(Assignment):
Go line by line through the listing below and copy those that hold "rates".

(Records supplied):
════════════════

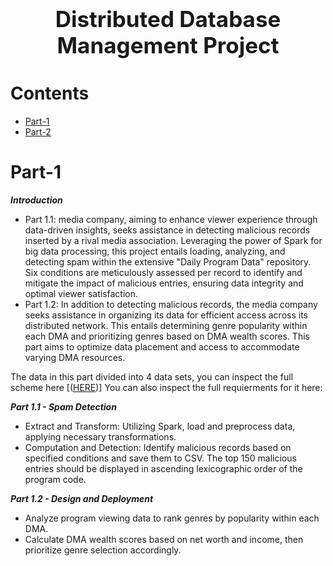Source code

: <h1 align='center' style="text-align:center; font-weight:bold; font-size:2.5em"> Distributed Database Management Project</h1>

<p align='center' style="text-align:center;font-size:1em;">
  


</p>





# Contents

- [Part-1](#Part-1)
- [Part-2](#Part-2)


# Part-1
***Introduction***

- Part 1.1: media company, aiming to enhance viewer experience through data-driven insights, seeks assistance in detecting malicious records inserted by a rival media association.
Leveraging the power of Spark for big data processing, this project entails loading, analyzing, and detecting spam within the extensive "Daily Program Data" repository.
Six conditions are meticulously assessed per record to identify and mitigate the impact of malicious entries, ensuring data integrity and optimal viewer satisfaction.
- Part 1.2: In addition to detecting malicious records, the media company seeks assistance in organizing its data for efficient access across its distributed network. This entails determining genre popularity within each DMA and prioritizing genres based on DMA wealth scores. This part aims to optimize data placement and access to accommodate varying DMA resources.

The data in this part divided into 4 data sets, you can inspect the full scheme here [([HERE]([https://github.com/its-Raz/ds-algs/blob/master/ds_algs_spec.pdf](https://github.com/its-Raz/Distributed-Database-Management-Project/blob/9a4d520c92462b7dd82b549689e1bba8d70d263b/Part%201%20docs/PART%201%20DATA%20SET%20SCHEME.pdf)))]
You can also inspect the full requierments for it here:

***Part 1.1 - Spam Detection***
- Extract and Transform: Utilizing Spark, load and preprocess data, applying necessary transformations. 
- Computation and Detection: Identify malicious records based on specified conditions and save them to CSV. The top 150 malicious entries should be displayed in ascending lexicographic order of the program code.

***Part 1.2 - Design and Deployment***
- Analyze program viewing data to rank genres by popularity within each DMA.
- Calculate DMA wealth scores based on net worth and income, then prioritize genre selection accordingly.
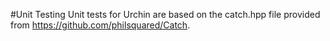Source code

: #Unit Testing
Unit tests for Urchin are based on the catch.hpp file provided from https://github.com/philsquared/Catch.
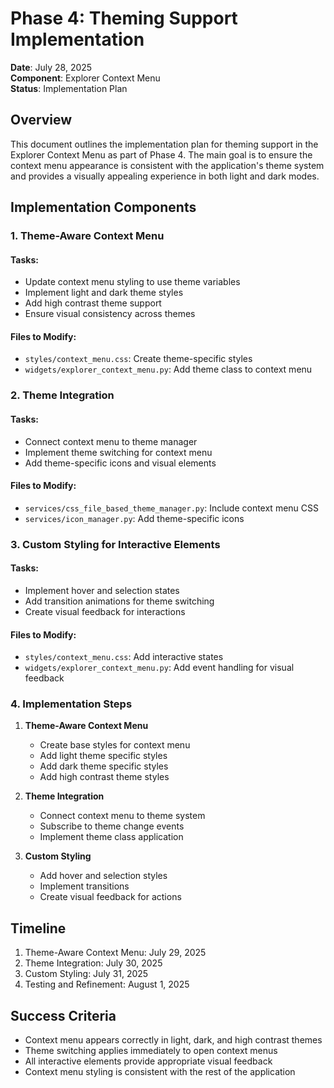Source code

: # Phase 4: Theming Support Implementation

**Date**: July 28, 2025  
**Component**: Explorer Context Menu  
**Status**: Implementation Plan

## Overview

This document outlines the implementation plan for theming support in the Explorer Context Menu as part of Phase 4. The main goal is to ensure the context menu appearance is consistent with the application's theme system and provides a visually appealing experience in both light and dark modes.

## Implementation Components

### 1. Theme-Aware Context Menu

#### Tasks:
- Update context menu styling to use theme variables
- Implement light and dark theme styles
- Add high contrast theme support
- Ensure visual consistency across themes

#### Files to Modify:
- `styles/context_menu.css`: Create theme-specific styles
- `widgets/explorer_context_menu.py`: Add theme class to context menu

### 2. Theme Integration

#### Tasks:
- Connect context menu to theme manager
- Implement theme switching for context menu
- Add theme-specific icons and visual elements

#### Files to Modify:
- `services/css_file_based_theme_manager.py`: Include context menu CSS
- `services/icon_manager.py`: Add theme-specific icons

### 3. Custom Styling for Interactive Elements

#### Tasks:
- Implement hover and selection states
- Add transition animations for theme switching
- Create visual feedback for interactions

#### Files to Modify:
- `styles/context_menu.css`: Add interactive states
- `widgets/explorer_context_menu.py`: Add event handling for visual feedback

### 4. Implementation Steps

1. **Theme-Aware Context Menu**
   - Create base styles for context menu
   - Add light theme specific styles
   - Add dark theme specific styles
   - Add high contrast theme styles

2. **Theme Integration**
   - Connect context menu to theme system
   - Subscribe to theme change events
   - Implement theme class application

3. **Custom Styling**
   - Add hover and selection styles
   - Implement transitions
   - Create visual feedback for actions

## Timeline

1. Theme-Aware Context Menu: July 29, 2025
2. Theme Integration: July 30, 2025
3. Custom Styling: July 31, 2025
4. Testing and Refinement: August 1, 2025

## Success Criteria

- Context menu appears correctly in light, dark, and high contrast themes
- Theme switching applies immediately to open context menus
- All interactive elements provide appropriate visual feedback
- Context menu styling is consistent with the rest of the application
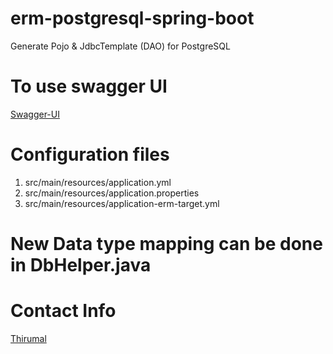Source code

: # erm-postgresql-spring-boot

Generate Pojo & JdbcTemplate (DAO) for PostgreSQL

# To use swagger UI

<a href ="http://localhost:21991/swagger-ui/index.html">Swagger-UI</a>

# Configuration files

1. src/main/resources/application.yml
2. src/main/resources/application.properties
3. src/main/resources/application-erm-target.yml

# New Data type mapping can be done in DbHelper.java

# Contact Info

<a href="mailto:m.thirumal@hotmail.com?Subject=erm-postgresql-spring-boot" target="_top">Thirumal</a>

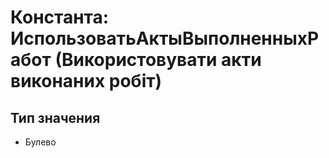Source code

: ﻿# Константа: ИспользоватьАктыВыполненныхРабот (Використовувати акти виконаних робіт)

## Тип значения

- Булево


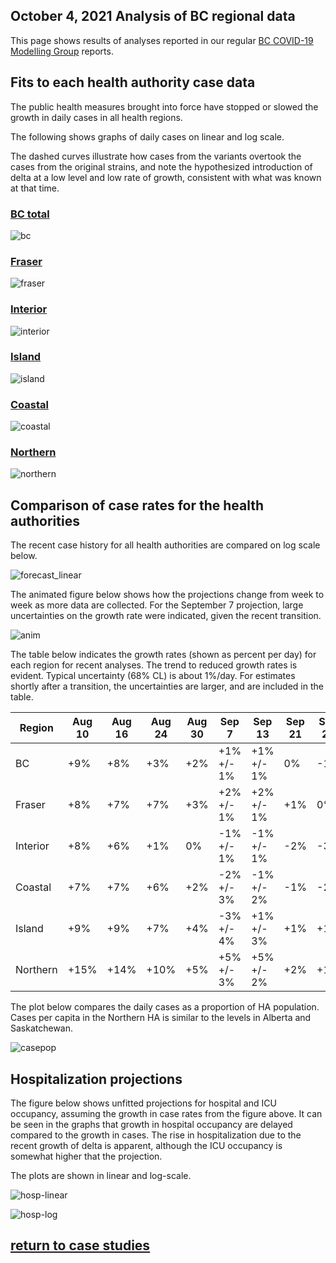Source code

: ## October 4, 2021 Analysis of BC regional data

This page shows results of analyses reported in our regular [BC COVID-19 Modelling Group](https://bccovid-19group.ca/) reports.

## Fits to each health authority case data

The public health measures brought into force
have stopped or slowed the growth in daily cases in all health regions.

The following shows graphs of daily cases on linear and log scale.

The dashed curves illustrate how cases from the variants overtook the cases from the original strains, and
note the hypothesized introduction of delta at a low level and low rate of growth, consistent with
what was known at that time.

### [BC total](img/bc_2_9_1004.pdf)

![bc](img/bc_2_9_1004.png)

### [Fraser](img/fraser_2_9_1004.pdf)

![fraser](img/fraser_2_9_1004.png)

### [Interior](img/interior_2_9_1004.pdf)

![interior](img/interior_2_9_1004.png)

### [Island](img/island_2_9_1004.pdf)

![island](img/island_2_9_1004.png)

### [Coastal](img/coastal_2_9_1004.pdf)

![coastal](img/coastal_2_9_1004.png)

### [Northern](img/northern_2_9_1004.pdf)

![northern](img/northern_2_9_1004.png)

## Comparison of case rates for the health authorities

The recent case history for all health authorities are compared on log scale below.

![forecast_linear](img/BC_2_9_1004_HA.png)

The animated figure below shows how the projections change from week to week as more data are collected.
For the September 7 projection, large uncertainties on the growth rate were indicated, given the
recent transition.

![anim](img/bc_animated_1004.gif)

The table below indicates the growth rates (shown as percent per day)
for each region for recent analyses.
The trend to reduced growth rates is evident.
Typical uncertainty (68% CL) is about 1%/day.
For estimates shortly after a transition, the uncertainties are
larger, and are included in the table.

Region | Aug 10 | Aug 16 | Aug 24 | Aug 30 | Sep 7 | Sep 13 | Sep 21 | Sep 28 | Oct 4
---|---|---|---|---|---|---|---|---|---
BC | +9%  | +8%  | +3%  | +2%  | +1% +/- 1% | +1% +/- 1% | 0% | -1% | -1%
Fraser | +8%  | +7%  | +7%  | +3%  | +2% +/- 1% | +2% +/- 1% | +1% | 0% | -1%
Interior | +8%  | +6%  | +1%  | 0%  | -1% +/- 1% | -1% +/- 1% | -2% | -3% | -2%
Coastal | +7%  | +7%  | +6%  | +2%  | -2% +/- 3% | -1% +/- 2% | -1% | -2% | -2%
Island | +9%  | +9%  | +7%  | +4%  | -3% +/- 4% | +1% +/- 3% | +1% | +1% | 0%
Northern | +15%  | +14%  | +10%  | +5%  | +5% +/- 3% | +5% +/- 2% | +2% | +1%  | +1% 

The plot below compares the daily cases as a proportion of HA population.
Cases per capita in the Northern HA is similar to the levels in Alberta and Saskatchewan.

![casepop](img/BC_2_9_1004_compare_casepop.png)

## Hospitalization projections

The figure below shows unfitted projections for hospital and ICU occupancy, assuming the growth in case rates from the figure above.
It can be seen in the graphs that growth in hospital occupancy are delayed compared to the growth in cases.
The rise in hospitalization due to the recent growth of delta is apparent,
although the ICU occupancy is somewhat higher that the projection.

The plots are shown in linear and log-scale.

![hosp-linear](img/bc_2_9_1004_linear_proj.png)

![hosp-log](img/bc_2_9_1004_log_proj.png)


## [return to case studies](../index.md)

════════════════

(Task response):
## Comparison of case rates for the health authorities
The table below indicates the growth rates (shown as percent per day)
The trend to reduced growth rates is evident.
The figure below shows unfitted projections for hospital and ICU occupancy, assuming the growth in case rates from the figure above.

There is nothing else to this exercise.